Medicare-reimbursed physicians often are able to order Medicaid-reimbursed therapies, home health benefits, and durable medical equipment without having to coordinate with Medicaid providers.  This could lead to duplication of efforts.

Medicaid reimburses for some long-term custodial nursing facility stays.  Without adequate quality control, those stays may result in avoidable hospitalizations, for example, pressure ulcers, pneumonia or falls.  Those hospitalizations are paid for by Medicare.

Role of Special Needs Plans

Medicare Advantage Special Needs Plans (SNPs), a type of Medicare Advantage plan, were authorized by the Medicare Prescription Drug, Improvement, and Modernization Act of 2003 (MMA).  SNPs were authorized by Congress so that health plans could target specialized high needs sub-populations within Medicare, and design provider networks and care management approaches focused on the unique characteristics of these sub-populations.  One of the designated special needs populations was dual eligibles, because of the issues described earlier.  When SNPs first were authorized, CMS had high hopes:  “SNPs [for dual eligibles] have the potential to offer the full array of Medicare and Medicaid benefits, and supplemental benefits, through a single plan so that beneficiaries have a single benefit package and one set of providers to obtain the care they need,”10 without having to secure special demonstration authority from CMS.11

Under the MMA, SNPs only were authorized through December 31, 2008.  In the summer of 2008, Congress acted to extend the SNP authority through December 2010.  When Congress enacted this extension, though, it tried to correct some missing opportunities under the MMA.

The bill that extended SNP authority, the Medicare Improvements for Patients and Providers Act of 2008 (MIPPA), introduced a new set of requirements for dual eligible SNPs.  Prior to MIPPA, dual eligible SNPs were not required to coordinate in any way with state Medicaid programs – a dual eligible SNP could simply manage its contracted Medicare benefits, ignore Medicaid, and essentially not improve upon the problems associated with the underlying disconnect between Medicare and Medicaid.

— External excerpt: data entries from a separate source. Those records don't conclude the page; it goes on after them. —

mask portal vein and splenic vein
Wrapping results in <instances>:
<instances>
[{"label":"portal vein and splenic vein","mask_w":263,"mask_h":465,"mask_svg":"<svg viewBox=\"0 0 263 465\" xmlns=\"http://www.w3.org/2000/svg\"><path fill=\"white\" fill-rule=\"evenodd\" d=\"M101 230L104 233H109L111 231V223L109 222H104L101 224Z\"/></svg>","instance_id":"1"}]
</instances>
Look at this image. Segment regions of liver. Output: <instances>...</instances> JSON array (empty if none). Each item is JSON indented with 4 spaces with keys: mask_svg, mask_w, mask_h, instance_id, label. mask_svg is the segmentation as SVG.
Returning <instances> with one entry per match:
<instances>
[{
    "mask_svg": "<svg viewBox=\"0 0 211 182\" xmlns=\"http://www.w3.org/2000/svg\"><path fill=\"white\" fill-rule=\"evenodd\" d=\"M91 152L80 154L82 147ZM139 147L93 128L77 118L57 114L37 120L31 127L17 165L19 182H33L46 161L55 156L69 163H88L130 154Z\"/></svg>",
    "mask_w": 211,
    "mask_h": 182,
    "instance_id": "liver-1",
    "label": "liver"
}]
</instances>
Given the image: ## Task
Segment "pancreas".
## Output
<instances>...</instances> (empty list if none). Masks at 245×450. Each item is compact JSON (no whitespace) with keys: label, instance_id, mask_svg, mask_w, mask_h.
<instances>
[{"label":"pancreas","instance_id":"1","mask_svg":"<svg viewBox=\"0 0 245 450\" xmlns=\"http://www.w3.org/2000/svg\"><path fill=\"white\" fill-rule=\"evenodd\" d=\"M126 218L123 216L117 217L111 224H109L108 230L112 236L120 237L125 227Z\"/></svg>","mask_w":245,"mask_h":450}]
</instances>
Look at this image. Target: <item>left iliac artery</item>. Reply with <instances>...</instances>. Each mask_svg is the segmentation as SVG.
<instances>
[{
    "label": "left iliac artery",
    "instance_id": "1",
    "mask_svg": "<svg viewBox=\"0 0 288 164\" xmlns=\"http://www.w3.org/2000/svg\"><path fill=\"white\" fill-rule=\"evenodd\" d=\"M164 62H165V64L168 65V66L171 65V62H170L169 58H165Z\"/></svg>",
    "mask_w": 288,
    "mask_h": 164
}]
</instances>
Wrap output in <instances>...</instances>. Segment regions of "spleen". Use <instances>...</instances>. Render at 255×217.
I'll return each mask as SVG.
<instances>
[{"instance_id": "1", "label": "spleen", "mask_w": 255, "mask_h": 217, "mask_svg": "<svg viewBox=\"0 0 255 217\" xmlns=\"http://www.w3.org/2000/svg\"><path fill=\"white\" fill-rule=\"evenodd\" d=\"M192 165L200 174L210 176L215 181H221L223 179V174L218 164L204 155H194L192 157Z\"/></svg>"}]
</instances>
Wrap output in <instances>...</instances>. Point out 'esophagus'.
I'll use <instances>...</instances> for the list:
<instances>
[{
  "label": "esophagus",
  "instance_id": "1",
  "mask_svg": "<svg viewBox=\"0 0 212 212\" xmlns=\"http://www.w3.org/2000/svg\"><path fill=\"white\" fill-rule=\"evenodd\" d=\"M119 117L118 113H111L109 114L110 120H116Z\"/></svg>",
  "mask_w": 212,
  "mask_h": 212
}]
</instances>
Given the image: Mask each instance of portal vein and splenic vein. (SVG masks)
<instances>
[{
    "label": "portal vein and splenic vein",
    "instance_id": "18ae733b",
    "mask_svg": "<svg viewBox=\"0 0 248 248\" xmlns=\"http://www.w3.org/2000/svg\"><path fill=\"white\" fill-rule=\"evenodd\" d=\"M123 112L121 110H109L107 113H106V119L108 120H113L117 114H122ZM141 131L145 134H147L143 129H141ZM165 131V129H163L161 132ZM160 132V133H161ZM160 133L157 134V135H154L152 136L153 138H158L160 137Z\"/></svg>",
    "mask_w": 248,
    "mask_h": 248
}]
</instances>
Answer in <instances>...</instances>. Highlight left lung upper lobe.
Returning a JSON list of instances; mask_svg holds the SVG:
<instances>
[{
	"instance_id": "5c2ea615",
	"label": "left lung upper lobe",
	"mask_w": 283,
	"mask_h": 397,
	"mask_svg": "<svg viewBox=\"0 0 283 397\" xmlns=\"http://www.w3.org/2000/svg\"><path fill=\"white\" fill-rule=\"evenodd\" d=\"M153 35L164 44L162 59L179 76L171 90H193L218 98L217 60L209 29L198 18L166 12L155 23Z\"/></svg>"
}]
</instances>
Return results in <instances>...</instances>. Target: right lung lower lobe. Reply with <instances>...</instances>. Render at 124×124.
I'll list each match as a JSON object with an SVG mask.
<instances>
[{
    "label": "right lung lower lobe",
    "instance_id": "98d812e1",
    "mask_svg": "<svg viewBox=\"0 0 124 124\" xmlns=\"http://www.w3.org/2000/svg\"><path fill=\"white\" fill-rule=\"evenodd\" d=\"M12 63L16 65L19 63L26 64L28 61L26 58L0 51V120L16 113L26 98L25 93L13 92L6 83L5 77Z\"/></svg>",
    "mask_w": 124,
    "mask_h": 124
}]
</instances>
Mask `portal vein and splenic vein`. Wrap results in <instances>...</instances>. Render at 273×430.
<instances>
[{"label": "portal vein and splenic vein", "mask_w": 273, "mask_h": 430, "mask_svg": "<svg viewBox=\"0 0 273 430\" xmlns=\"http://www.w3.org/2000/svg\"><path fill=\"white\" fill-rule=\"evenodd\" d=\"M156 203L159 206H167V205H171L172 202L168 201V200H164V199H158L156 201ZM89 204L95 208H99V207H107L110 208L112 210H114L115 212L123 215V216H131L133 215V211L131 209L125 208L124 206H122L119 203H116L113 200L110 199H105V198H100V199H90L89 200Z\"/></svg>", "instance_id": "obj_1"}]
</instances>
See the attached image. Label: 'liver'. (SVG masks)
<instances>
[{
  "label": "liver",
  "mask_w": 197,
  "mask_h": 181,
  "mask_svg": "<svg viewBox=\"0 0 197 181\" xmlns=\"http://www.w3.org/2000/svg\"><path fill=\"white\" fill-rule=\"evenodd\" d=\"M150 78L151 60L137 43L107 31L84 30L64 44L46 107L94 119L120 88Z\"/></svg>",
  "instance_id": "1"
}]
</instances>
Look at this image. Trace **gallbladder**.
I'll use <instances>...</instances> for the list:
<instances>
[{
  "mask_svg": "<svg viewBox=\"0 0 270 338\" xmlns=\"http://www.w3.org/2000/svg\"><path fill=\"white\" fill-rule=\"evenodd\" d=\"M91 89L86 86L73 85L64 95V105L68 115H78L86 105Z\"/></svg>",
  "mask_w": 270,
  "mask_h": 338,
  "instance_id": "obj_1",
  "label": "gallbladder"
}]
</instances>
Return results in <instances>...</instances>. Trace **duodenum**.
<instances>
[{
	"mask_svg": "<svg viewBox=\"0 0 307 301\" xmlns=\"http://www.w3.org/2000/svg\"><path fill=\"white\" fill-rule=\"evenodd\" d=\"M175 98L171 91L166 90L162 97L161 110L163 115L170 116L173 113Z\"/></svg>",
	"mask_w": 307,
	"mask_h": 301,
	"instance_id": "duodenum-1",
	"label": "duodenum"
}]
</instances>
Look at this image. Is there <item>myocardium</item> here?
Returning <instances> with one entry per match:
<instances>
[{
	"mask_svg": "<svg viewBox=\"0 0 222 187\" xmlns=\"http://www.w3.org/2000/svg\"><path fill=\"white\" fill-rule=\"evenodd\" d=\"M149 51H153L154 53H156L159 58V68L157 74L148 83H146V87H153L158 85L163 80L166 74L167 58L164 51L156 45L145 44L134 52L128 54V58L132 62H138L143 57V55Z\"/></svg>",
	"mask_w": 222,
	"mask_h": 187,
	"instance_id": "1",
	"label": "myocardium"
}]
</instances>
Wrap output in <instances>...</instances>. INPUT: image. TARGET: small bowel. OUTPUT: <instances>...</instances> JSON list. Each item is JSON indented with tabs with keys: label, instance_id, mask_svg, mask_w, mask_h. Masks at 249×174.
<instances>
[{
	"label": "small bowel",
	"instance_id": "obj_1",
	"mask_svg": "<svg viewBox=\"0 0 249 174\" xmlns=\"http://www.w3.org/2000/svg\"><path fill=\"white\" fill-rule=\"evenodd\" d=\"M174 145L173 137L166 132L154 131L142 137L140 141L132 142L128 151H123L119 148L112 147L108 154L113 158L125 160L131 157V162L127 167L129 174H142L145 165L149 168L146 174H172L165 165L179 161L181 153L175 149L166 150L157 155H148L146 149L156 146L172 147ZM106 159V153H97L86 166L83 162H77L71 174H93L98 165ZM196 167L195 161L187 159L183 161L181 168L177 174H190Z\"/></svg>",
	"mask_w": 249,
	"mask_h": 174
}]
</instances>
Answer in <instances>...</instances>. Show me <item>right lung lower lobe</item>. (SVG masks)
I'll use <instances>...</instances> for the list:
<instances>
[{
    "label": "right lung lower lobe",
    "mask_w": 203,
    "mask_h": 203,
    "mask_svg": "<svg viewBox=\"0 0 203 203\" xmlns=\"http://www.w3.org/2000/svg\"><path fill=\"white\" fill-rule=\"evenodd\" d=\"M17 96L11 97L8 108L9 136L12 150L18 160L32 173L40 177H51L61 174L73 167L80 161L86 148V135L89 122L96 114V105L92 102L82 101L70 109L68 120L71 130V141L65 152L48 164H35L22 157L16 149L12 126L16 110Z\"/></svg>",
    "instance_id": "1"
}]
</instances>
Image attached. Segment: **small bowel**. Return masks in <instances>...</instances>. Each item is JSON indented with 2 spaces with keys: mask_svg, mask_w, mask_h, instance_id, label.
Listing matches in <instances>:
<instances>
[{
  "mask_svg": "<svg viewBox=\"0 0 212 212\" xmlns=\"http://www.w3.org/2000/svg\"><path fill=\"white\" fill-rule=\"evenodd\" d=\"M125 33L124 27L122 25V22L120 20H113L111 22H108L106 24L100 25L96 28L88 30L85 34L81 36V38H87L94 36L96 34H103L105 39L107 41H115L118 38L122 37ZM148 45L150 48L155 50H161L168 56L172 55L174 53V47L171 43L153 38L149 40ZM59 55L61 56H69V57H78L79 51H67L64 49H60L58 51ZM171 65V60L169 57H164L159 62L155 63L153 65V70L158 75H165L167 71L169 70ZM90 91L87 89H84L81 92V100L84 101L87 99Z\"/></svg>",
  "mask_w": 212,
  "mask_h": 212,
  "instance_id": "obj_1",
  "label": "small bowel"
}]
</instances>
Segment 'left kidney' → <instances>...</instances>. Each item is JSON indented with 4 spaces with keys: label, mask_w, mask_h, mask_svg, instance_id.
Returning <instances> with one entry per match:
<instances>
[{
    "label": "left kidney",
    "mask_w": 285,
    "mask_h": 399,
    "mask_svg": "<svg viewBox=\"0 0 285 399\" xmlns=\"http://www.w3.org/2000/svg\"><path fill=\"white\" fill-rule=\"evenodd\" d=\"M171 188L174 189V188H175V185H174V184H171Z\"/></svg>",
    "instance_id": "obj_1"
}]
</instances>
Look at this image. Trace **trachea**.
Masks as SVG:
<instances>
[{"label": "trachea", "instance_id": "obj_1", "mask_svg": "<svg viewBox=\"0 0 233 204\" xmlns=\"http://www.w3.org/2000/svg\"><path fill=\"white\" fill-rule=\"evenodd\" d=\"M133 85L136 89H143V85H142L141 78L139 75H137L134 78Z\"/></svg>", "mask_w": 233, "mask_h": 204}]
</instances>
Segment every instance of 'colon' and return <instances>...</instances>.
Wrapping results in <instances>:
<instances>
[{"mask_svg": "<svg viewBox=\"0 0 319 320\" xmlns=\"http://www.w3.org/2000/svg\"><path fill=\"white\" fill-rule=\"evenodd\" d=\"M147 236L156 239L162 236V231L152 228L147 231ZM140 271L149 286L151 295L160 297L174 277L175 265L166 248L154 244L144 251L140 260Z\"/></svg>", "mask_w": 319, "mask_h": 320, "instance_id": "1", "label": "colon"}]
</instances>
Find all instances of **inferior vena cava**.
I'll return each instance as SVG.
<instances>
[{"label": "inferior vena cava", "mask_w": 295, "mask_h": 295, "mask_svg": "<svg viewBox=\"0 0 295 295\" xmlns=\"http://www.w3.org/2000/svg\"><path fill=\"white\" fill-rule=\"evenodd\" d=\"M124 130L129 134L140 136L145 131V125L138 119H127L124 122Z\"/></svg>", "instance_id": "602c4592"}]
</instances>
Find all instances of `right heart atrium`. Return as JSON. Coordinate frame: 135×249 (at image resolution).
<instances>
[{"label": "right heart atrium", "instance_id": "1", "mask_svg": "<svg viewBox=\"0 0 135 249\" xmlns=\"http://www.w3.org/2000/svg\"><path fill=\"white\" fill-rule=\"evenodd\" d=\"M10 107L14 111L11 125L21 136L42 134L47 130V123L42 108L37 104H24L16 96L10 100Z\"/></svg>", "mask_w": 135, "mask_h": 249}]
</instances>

MIPPA sought to address this lack of coordination.  Now, when a dual SNP expands its service area, or first enters a state, it must enter a contract with the state Medicaid agency to negotiate the forms and methods of coordination between the two (regarding one or more of benefits, marketing, enrollment, grievances, third-party liability, etc.)  

10 Centers for Medicare and Medicaid Services, “Improving Access to Integrated Care for Beneficiaries Who Are Dually Eligible for Medicare and Medicaid,” July 27, 2006. Available at http://www.cms.CMS.gov/apps/media/press/release.asp?Counter=1912.

11 Paul Saucier and Brian Burwell, The Impact of Medicare Special Needs Plans on State Procurement Strategies for Dually Eligible Beneficiaries in Long-Term Care. Thomson Medstat, January 2007.